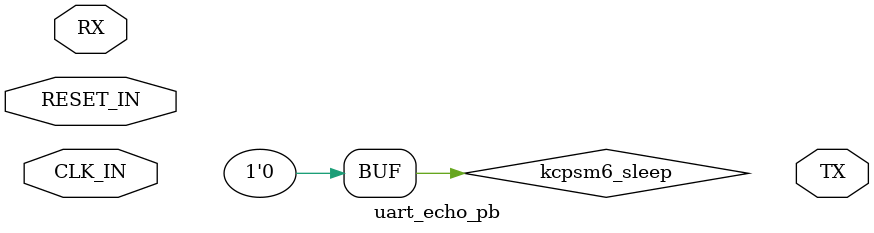
<source format=v>

module uart_echo_pb (/*AUTOARG*/
   // Outputs
   TX,
   // Inputs
   CLK_IN, RESET_IN, RX
   ) ;
   input CLK_IN;
   input RESET_IN;
   input RX;
   output TX;

   /*AUTOWIRE*/
   // Beginning of automatic wires (for undeclared instantiated-module outputs)
   wire                 CLK_OUT;                // From syscon of system_controller.v
   wire                 RESET_OUT;              // From syscon of system_controller.v
   // End of automatics
   /*AUTOREG*/
   // Beginning of automatic regs (for this module's undeclared outputs)
   reg                  TX;
   // End of automatics

   //
   // System Controller
   //
   system_controller syscon(/*AUTOINST*/
                            // Outputs
                            .CLK_OUT            (CLK_OUT),
                            .RESET_OUT          (RESET_OUT),
                            // Inputs
                            .CLK_IN             (CLK_IN),
                            .RESET_IN           (RESET_IN));
   

   //
   // Picoblaze CPU
   //
   cpu Picoblaze(
                 // Outputs
                 .port_id               (port_id[7:0]),
                 .out_port              (out_port[7:0]),
                 .write_strobe          (write_strobe),
                 .read_strobe           (read_strobe),
                 .interrupt_ack         (interrupt_ack),
                 // Inputs
                 .clk                   (CLK_OUT),
                 .in_port               (in_port[7:0]),
                 .interrupt             (interrupt),
                 .kcpsm6_sleep          (kcpsm6_sleep),
                 .cpu_reset             (RESET_OUT));

   assign in_port =  uart_data_out;
   assign interrupt = uart_irq;
   assign kcpsm6_sleep = 0;   

   
endmodule // uart_echo_pb

</source>
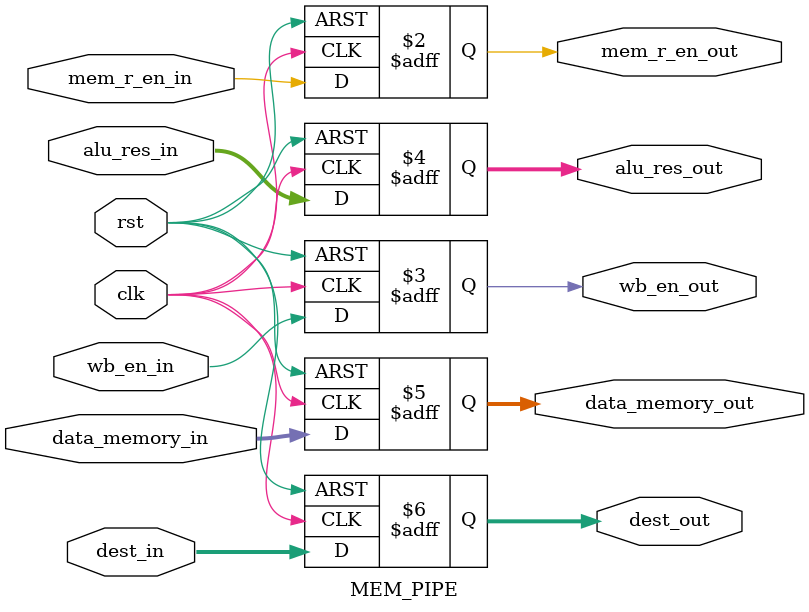
<source format=v>
module MEM_PIPE (
    input clk, rst,
    input wb_en_in, mem_r_en_in,
    input [31:0] alu_res_in,
    input [31:0] data_memory_in,
    input [3:0] dest_in,
    output reg mem_r_en_out, wb_en_out,
    output reg [31:0] alu_res_out,
    output reg [31:0] data_memory_out,
    output reg [3:0] dest_out
);
    always @(posedge clk, posedge rst) begin
        if (rst) begin
            alu_res_out <= 0;
            dest_out <= 0;
            data_memory_out <= 0;
            mem_r_en_out <= 0;
            wb_en_out <= 0;
        end else begin
            dest_out <= dest_in;
            data_memory_out <= data_memory_in;
            mem_r_en_out <= mem_r_en_in;
            wb_en_out <= wb_en_in;
            alu_res_out <= alu_res_in;
        end
    end

endmodule
</source>
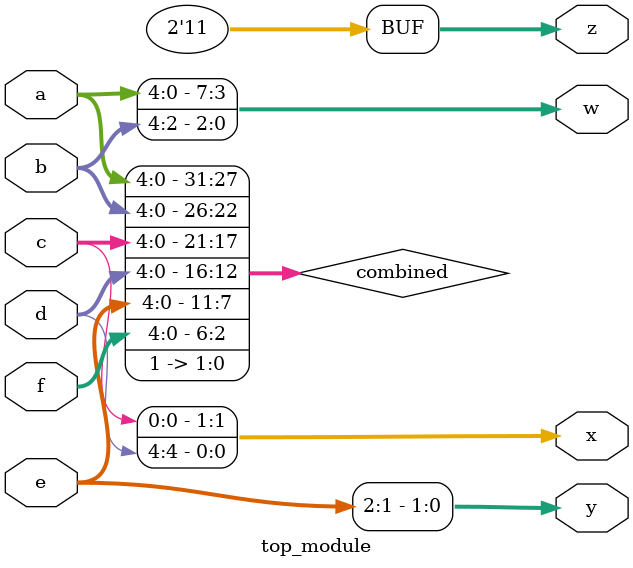
<source format=sv>
module top_module (
    input [4:0] a,
    input [4:0] b,
    input [4:0] c,
    input [4:0] d,
    input [4:0] e,
    input [4:0] f,
    output [7:0] w,
    output [7:8] x,
    output [7:8] y,
    output [7:8] z
);
    // Concatenate the input vectors and add two '1' bits at the LSB positions
    wire [31:0] combined = {a, b, c, d, e, f, 2'b11};

    // Split the combined vector into output vectors
    assign w = combined[31:24];
    assign x = combined[23:16];
    assign y = combined[15:8];
    assign z = combined[7:0];
endmodule

</source>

────

Skip every picture, and give the rest of the material above again exactly.

<source format=v>

module uart_echo_pb (/*AUTOARG*/
   // Outputs
   TX,
   // Inputs
   CLK_IN, RESET_IN, RX
   ) ;
   input CLK_IN;
   input RESET_IN;
   input RX;
   output TX;

   /*AUTOWIRE*/
   // Beginning of automatic wires (for undeclared instantiated-module outputs)
   wire                 CLK_OUT;                // From syscon of system_controller.v
   wire                 RESET_OUT;              // From syscon of system_controller.v
   // End of automatics
   /*AUTOREG*/
   // Beginning of automatic regs (for this module's undeclared outputs)
   reg                  TX;
   // End of automatics

   //
   // System Controller
   //
   system_controller syscon(/*AUTOINST*/
                            // Outputs
                            .CLK_OUT            (CLK_OUT),
                            .RESET_OUT          (RESET_OUT),
                            // Inputs
                            .CLK_IN             (CLK_IN),
                            .RESET_IN           (RESET_IN));
   

   //
   // Picoblaze CPU
   //
   cpu Picoblaze(
                 // Outputs
                 .port_id               (port_id[7:0]),
                 .out_port              (out_port[7:0]),
                 .write_strobe          (write_strobe),
                 .read_strobe           (read_strobe),
                 .interrupt_ack         (interrupt_ack),
                 // Inputs
                 .clk                   (CLK_OUT),
                 .in_port               (in_port[7:0]),
                 .interrupt             (interrupt),
                 .kcpsm6_sleep          (kcpsm6_sleep),
                 .cpu_reset             (RESET_OUT));

   assign in_port =  uart_data_out;
   assign interrupt = uart_irq;
   assign kcpsm6_sleep = 0;   

   
endmodule // uart_echo_pb

</source>
<source format=v>
module MEM_PIPE (
    input clk, rst,
    input wb_en_in, mem_r_en_in,
    input [31:0] alu_res_in,
    input [31:0] data_memory_in,
    input [3:0] dest_in,
    output reg mem_r_en_out, wb_en_out,
    output reg [31:0] alu_res_out,
    output reg [31:0] data_memory_out,
    output reg [3:0] dest_out
);
    always @(posedge clk, posedge rst) begin
        if (rst) begin
            alu_res_out <= 0;
            dest_out <= 0;
            data_memory_out <= 0;
            mem_r_en_out <= 0;
            wb_en_out <= 0;
        end else begin
            dest_out <= dest_in;
            data_memory_out <= data_memory_in;
            mem_r_en_out <= mem_r_en_in;
            wb_en_out <= wb_en_in;
            alu_res_out <= alu_res_in;
        end
    end

endmodule
</source>
<source format=sv>
module top_module (
    input [4:0] a,
    input [4:0] b,
    input [4:0] c,
    input [4:0] d,
    input [4:0] e,
    input [4:0] f,
    output [7:0] w,
    output [7:8] x,
    output [7:8] y,
    output [7:8] z
);
    // Concatenate the input vectors and add two '1' bits at the LSB positions
    wire [31:0] combined = {a, b, c, d, e, f, 2'b11};

    // Split the combined vector into output vectors
    assign w = combined[31:24];
    assign x = combined[23:16];
    assign y = combined[15:8];
    assign z = combined[7:0];
endmodule

</source>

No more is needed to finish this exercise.